The problem: Wherever the word "moderate" turns up in a line of the entries, copy that line.

Stored items:
· · ·
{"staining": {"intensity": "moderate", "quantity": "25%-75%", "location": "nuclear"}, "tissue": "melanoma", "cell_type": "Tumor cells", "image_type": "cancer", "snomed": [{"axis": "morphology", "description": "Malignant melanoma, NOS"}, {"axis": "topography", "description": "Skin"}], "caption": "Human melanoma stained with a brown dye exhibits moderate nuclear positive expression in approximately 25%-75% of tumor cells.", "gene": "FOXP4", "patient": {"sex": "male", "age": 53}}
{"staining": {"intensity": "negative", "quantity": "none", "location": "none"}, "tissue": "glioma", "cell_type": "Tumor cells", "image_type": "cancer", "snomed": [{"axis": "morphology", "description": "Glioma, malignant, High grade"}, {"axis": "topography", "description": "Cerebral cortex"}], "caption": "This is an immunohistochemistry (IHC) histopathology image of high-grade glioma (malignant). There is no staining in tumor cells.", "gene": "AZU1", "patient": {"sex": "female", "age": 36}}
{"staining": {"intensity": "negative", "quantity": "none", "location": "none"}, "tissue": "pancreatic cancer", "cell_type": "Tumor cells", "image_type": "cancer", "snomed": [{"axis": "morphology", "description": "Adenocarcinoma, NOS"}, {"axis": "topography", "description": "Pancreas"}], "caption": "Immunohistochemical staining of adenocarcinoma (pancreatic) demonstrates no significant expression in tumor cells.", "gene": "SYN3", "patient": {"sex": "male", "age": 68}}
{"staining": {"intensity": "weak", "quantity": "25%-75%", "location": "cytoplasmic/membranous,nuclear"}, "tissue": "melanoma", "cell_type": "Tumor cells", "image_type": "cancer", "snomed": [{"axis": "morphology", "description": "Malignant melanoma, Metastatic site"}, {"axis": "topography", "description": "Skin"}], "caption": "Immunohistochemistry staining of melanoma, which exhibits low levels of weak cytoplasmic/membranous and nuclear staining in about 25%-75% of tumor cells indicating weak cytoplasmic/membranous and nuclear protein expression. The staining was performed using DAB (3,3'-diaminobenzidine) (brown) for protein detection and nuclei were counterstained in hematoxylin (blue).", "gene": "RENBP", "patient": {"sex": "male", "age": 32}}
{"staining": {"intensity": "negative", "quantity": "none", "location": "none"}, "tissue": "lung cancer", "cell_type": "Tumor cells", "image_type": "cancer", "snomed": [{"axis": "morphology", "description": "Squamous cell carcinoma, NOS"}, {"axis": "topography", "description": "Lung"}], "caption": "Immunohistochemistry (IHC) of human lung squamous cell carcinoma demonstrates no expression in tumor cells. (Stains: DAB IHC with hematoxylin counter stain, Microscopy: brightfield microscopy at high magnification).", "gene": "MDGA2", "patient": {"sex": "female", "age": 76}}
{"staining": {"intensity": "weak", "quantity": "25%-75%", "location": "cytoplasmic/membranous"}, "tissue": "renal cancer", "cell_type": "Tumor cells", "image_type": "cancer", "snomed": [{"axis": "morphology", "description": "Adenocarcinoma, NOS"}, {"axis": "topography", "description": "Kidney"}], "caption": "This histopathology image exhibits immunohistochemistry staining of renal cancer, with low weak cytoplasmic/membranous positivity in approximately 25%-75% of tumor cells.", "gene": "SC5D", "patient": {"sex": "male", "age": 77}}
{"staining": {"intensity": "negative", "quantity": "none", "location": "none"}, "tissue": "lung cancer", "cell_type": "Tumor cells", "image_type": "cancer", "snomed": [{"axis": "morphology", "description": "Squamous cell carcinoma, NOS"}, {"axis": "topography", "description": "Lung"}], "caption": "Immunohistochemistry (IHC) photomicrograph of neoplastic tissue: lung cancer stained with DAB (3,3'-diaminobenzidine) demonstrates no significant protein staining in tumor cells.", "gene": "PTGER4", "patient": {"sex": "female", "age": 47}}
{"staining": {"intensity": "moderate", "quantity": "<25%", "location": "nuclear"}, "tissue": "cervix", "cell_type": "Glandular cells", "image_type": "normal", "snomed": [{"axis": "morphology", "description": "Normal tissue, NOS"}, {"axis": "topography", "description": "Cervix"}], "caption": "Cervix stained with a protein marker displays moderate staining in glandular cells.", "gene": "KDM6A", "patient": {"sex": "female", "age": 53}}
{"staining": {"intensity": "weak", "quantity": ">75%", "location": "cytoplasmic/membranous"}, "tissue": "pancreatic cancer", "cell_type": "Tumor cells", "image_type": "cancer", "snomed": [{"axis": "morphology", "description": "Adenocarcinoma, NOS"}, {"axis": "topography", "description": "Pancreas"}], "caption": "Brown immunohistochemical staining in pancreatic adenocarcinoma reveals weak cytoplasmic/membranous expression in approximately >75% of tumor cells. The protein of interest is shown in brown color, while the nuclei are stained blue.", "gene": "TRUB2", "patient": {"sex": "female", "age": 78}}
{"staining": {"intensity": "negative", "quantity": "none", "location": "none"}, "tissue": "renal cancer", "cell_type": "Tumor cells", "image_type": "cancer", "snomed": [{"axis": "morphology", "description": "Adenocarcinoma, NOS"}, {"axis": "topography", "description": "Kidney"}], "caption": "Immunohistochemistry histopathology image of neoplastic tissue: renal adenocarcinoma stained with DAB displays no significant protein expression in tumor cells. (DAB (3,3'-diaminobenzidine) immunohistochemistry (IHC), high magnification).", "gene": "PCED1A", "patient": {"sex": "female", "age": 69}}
· · ·
Answer below:
{"staining": {"intensity": "moderate", "quantity": "25%-75%", "location": "nuclear"}, "tissue": "melanoma", "cell_type": "Tumor cells", "image_type": "cancer", "snomed": [{"axis": "morphology", "description": "Malignant melanoma, NOS"}, {"axis": "topography", "description": "Skin"}], "caption": "Human melanoma stained with a brown dye exhibits moderate nuclear positive expression in approximately 25%-75% of tumor cells.", "gene": "FOXP4", "patient": {"sex": "male", "age": 53}}
{"staining": {"intensity": "moderate", "quantity": "<25%", "location": "nuclear"}, "tissue": "cervix", "cell_type": "Glandular cells", "image_type": "normal", "snomed": [{"axis": "morphology", "description": "Normal tissue, NOS"}, {"axis": "topography", "description": "Cervix"}], "caption": "Cervix stained with a protein marker displays moderate staining in glandular cells.", "gene": "KDM6A", "patient": {"sex": "female", "age": 53}}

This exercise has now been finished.